CD Kritik Progressive Newsletter Nr.76 (11/2012)
Cristiano Roversi - AntiQua
(51:57, Galileo Records, 2012)
Cristiano Roversi ist einer dieser typischen Workaholics im Progzirkus. Neben seiner Band Moongarden, werkelte er in letzter Zeit beim Projekt CCLR (Cavalli Cocchi Lanzetti Roversi) mit, ist mittlerweile auch der Keyboarder bei Mangala Vallis und legt zudem mit "AntiQua" auch noch ein Soloalbum vor. Verrückt? Ja, aber positiv verrückt. Da Cristiano Roversi niemand ist, der alleine auf die Kraft der Vergangenheit setzt, sondern als Künstler immer über den Tellerrand schaut, ist auch "AntiQua" ein Album voller Überraschungen, das nicht unbedingt das bietet, was man oberflächlich erwartet. Denn liest man, dass u.a.

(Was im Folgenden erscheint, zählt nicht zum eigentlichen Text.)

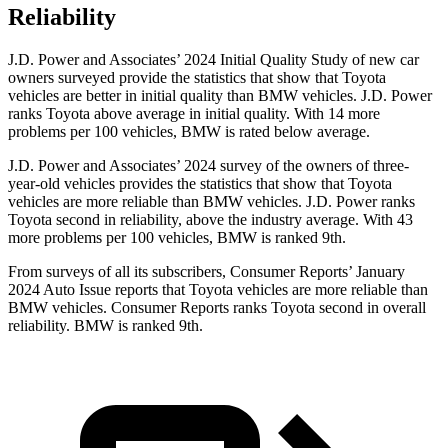
Reliability
J.D. Power and Associates’ 2024 Initial Quality Study of new car
owners surveyed provide the statistics that show that Toyota
vehicles are better in initial quality than BMW vehicles. J.D. Power
ranks Toyota above average in initial quality. With 14 more
problems per 100 vehicles, BMW is rated below average.
J.D. Power and Associates’ 2024 survey of the owners of three-
year-old vehicles provides the statistics that show that Toyota
vehicles are more reliable than BMW vehicles. J.D. Power ranks
Toyota second in reliability, above the industry average. With 43
more problems per 100 vehicles, BMW is ranked 9th.
From surveys of all its subscribers,
Consumer Reports
’ January
2024 Auto Issue reports
that Toyota vehicles
are more reliable than
BMW vehicles.
Consumer Reports
ranks Toyota second in overall
reliability. BMW is ranked 9th.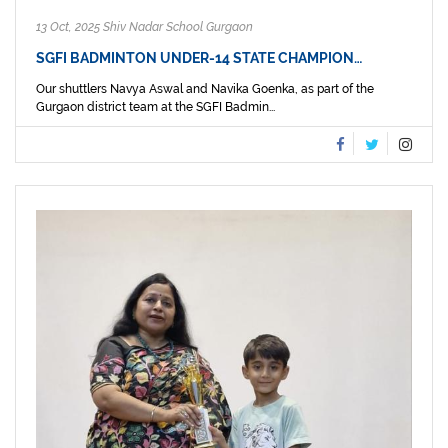
13 Oct, 2025 Shiv Nadar School Gurgaon
SGFI BADMINTON UNDER-14 STATE CHAMPION…
Our shuttlers Navya Aswal and Navika Goenka, as part of the
Gurgaon district team at the SGFI Badmin...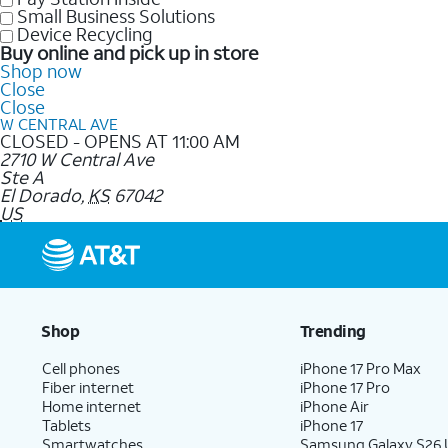
Small Business Solutions
Device Recycling
Buy online and pick up in store
Shop now
Close
Close
W CENTRAL AVE
CLOSED - OPENS AT 11:00 AM
2710 W Central Ave
Ste A
El Dorado
,
KS
67042
US
Shop
Trending
Cell phones
iPhone 17 Pro Max
Fiber internet
iPhone 17 Pro
Home internet
iPhone Air
Tablets
iPhone 17
Smartwatches
Samsung Galaxy S26 U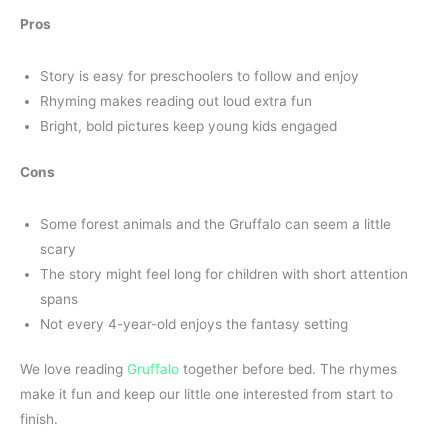
Pros
Story is easy for preschoolers to follow and enjoy
Rhyming makes reading out loud extra fun
Bright, bold pictures keep young kids engaged
Cons
Some forest animals and the Gruffalo can seem a little
scary
The story might feel long for children with short attention
spans
Not every 4-year-old enjoys the fantasy setting
We love reading
Gruffalo
together before bed. The rhymes
make it fun and keep our little one interested from start to
finish.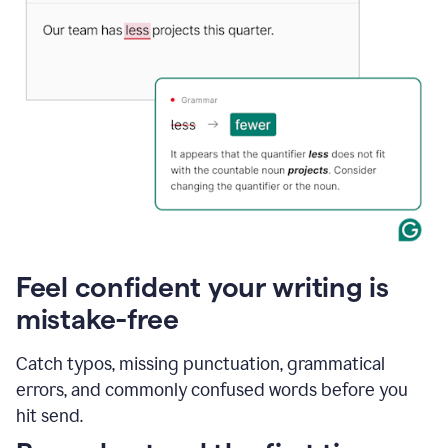
Feel confident your writing is
mistake-free
Catch typos, missing punctuation, grammatical
errors, and commonly confused words before you
hit send.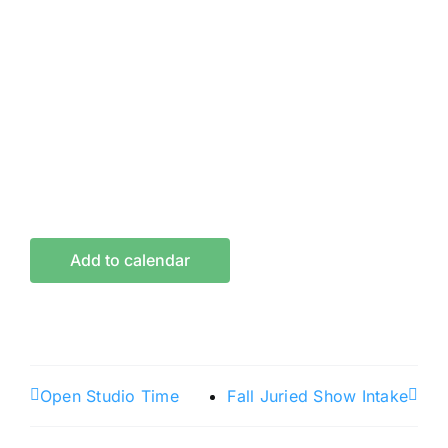
Add to calendar
Open Studio Time
Fall Juried Show Intake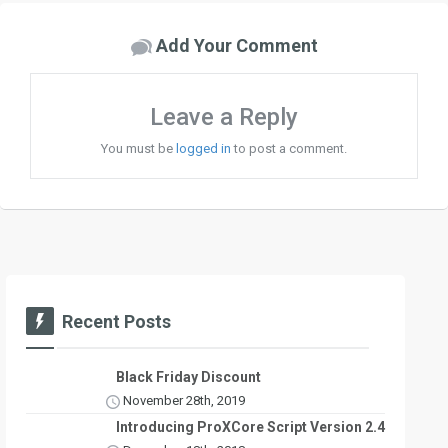
Add Your Comment
Leave a Reply
You must be
logged in
to post a comment.
Recent Posts
Black Friday Discount
November 28th, 2019
Introducing ProXCore Script Version 2.4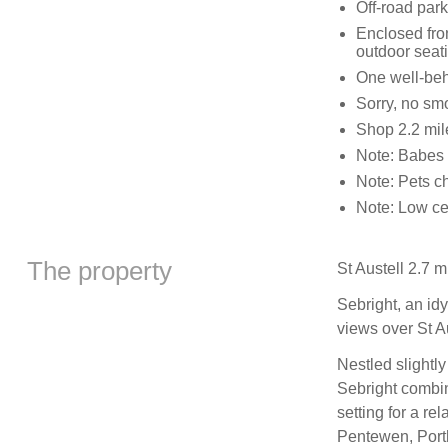
Off-road park
Enclosed fro
outdoor seat
One well-be
Sorry, no sm
Shop 2.2 mil
Note: Babes 
Note: Pets c
Note: Low ce
The property
St Austell 2.7 m
Sebright, an id
views over St A
Nestled slightly
Sebright combi
setting for a re
Pentewen, Porth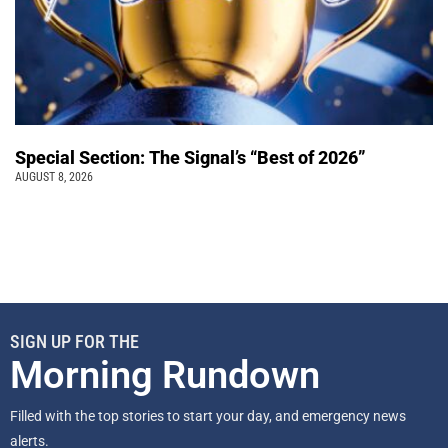
Special Section: The Signal’s “Best of 2026”
AUGUST 8, 2026
SIGN UP FOR THE
Morning Rundown
Filled with the top stories to start your day, and emergency news
alerts.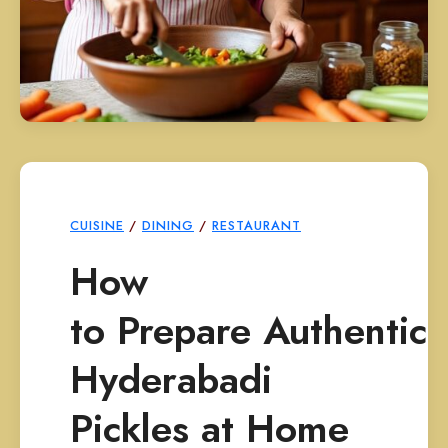
CUISINE
/
DINING
/
RESTAURANT
How
to Prepare Authentic
Hyderabadi
Pickles at Home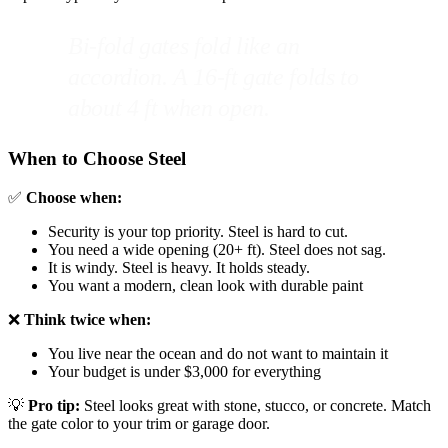
Bi-fold gates fold like an
accordion. A 16-ft gate folds to
about 4 ft when open.
When to Choose Steel
✅
Choose when:
Security is your top priority. Steel is hard to cut.
You need a wide opening (20+ ft). Steel does not sag.
It is windy. Steel is heavy. It holds steady.
You want a modern, clean look with durable paint
❌
Think twice when:
You live near the ocean and do not want to maintain it
Your budget is under $3,000 for everything
💡
Pro tip:
Steel looks great with stone, stucco, or concrete. Match
the gate color to your trim or garage door.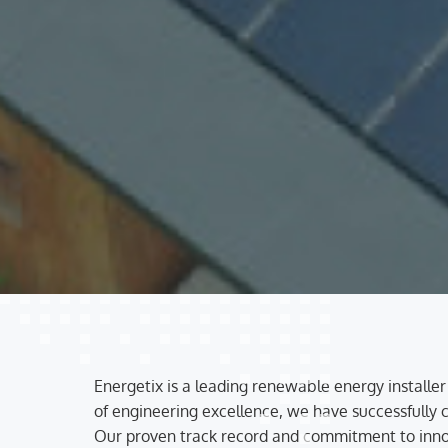
Energetix is a leading renewable energy installer
of engineering excellence, we have successfully co
Our proven track record and commitment to innova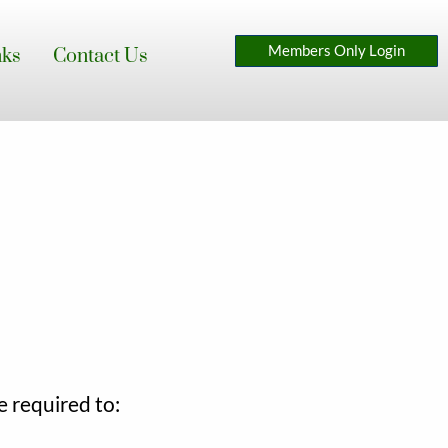
Members Only Login
nks
Contact Us
 required to: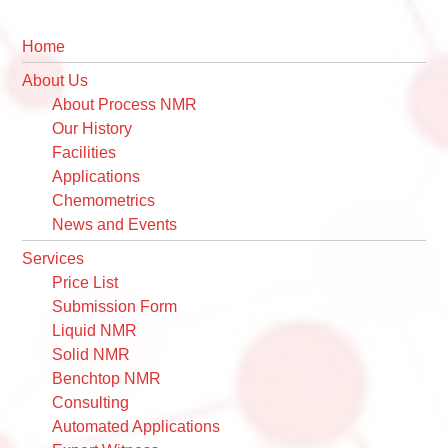
Primary
Sidebar
Home
About Us
About Process NMR
Our History
Facilities
Applications
Chemometrics
News and Events
Services
Price List
Submission Form
Liquid NMR
Solid NMR
Benchtop NMR
Consulting
Automated Applications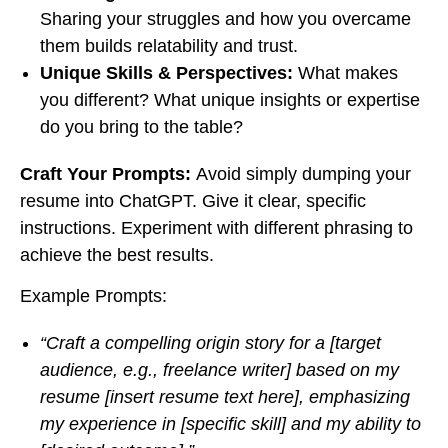
Sharing your struggles and how you overcame
them builds relatability and trust.
Unique Skills & Perspectives:
What makes
you different? What unique insights or expertise
do you bring to the table?
Craft Your Prompts:
Avoid simply dumping your
resume into ChatGPT. Give it clear, specific
instructions. Experiment with different phrasing to
achieve the best results.
Example Prompts:
“Craft a compelling origin story for a [target
audience, e.g., freelance writer] based on my
resume [insert resume text here], emphasizing
my experience in [specific skill] and my ability to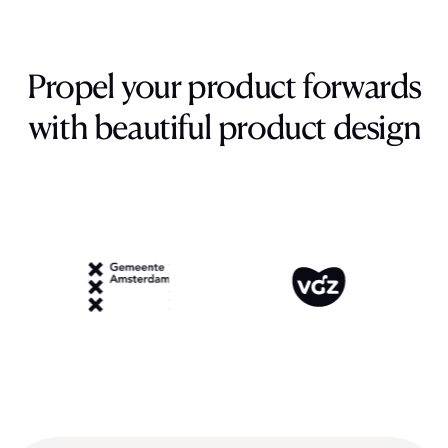
Propel
your
product
forwards
with
beautiful
product
design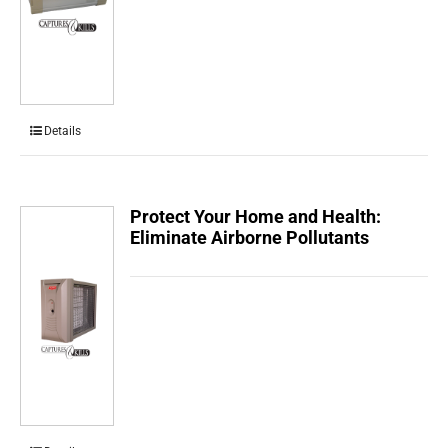
Details
Protect Your Home and Health:
Eliminate Airborne Pollutants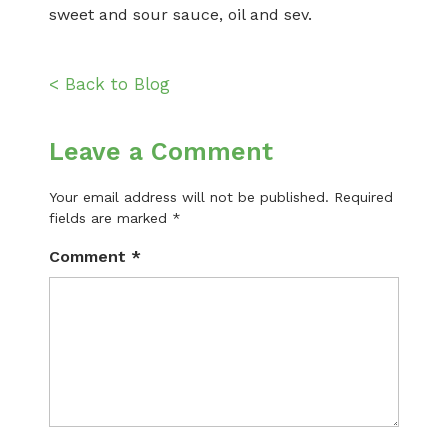
sweet and sour sauce, oil and sev.
< Back to Blog
Leave a Comment
Your email address will not be published.
Required
fields are marked
*
Comment
*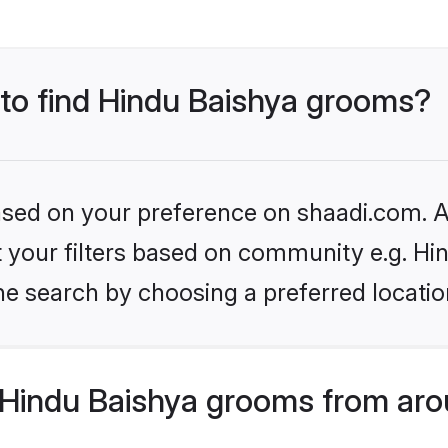
 to find Hindu Baishya grooms?
based on your preference on shaadi.com. Al
et your filters based on community e.g. Hi
he search by choosing a preferred locatio
Hindu Baishya grooms from aro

Aldo Tagliapietra (ex-Le Orme) und Bernardo Lanzetti (ex-P.F.M.) als Gastsänger mitwerkeln, erwartet man erst einmal typischen Italo Prog oder zumindest Retro Gefühl oder so etwas Ähnliches. Aber Pustekuchen! Multi-Instrumentalist Cristiano Roversi, der das Album fast im Alleingang an diversen Saiten- und Tasteninstrumenten (u.a. Moog, Mellotron), sowie programmierbarer Rhythmusmaschinerie einspielte und einfach für die entsprechenden musikalischen Momente jede Menge Gäste einspannte, paart weichen Prog Bombast, folkige Schönheit mit modernen Einflüssen, die bis hin zu Ambientuntermalung, filmmusikalischer Entspanntheit bzw. aktueller Elektronik reichen. Damit ist "AntiQua" vor allem ein Album der besinnlichen, soften Momente, wirkt über weite Stellen wie ein Soundtrack, als dass man hier plakativen Prog Overkill zu hören bekommt. Doch auch diese sanfte Schönheit hat ihren Reiz, sofern man sie für sich vorbehaltlos zulässt. Denn Roversi ist ein Künstler, der seine Ausdrucksformen mit Bedacht und vor allem Geschmack wählt, der durch seine Musik tief in seine Seele blicken lässt. Neben aller wundersamer Melodik behält sich der Italiener eben auch vor, in den richtigen Momenten grandios gefühlvolle Gitarrensoli oder eben doch Prog Reminiszenzen mit Mellotron Breitseite einzustreuen. Ebenso gelingt es ihm, seiner Elektronik vor allem Wärme, denn distanzierte Kühle einzuhauchen. "AntiQua" ist kein Progalbum per se, sondern ein Kaleidoskop der verschiedensten Einflüsse, die von ihrer sanftmütigen Melodik zusammengehalten werden.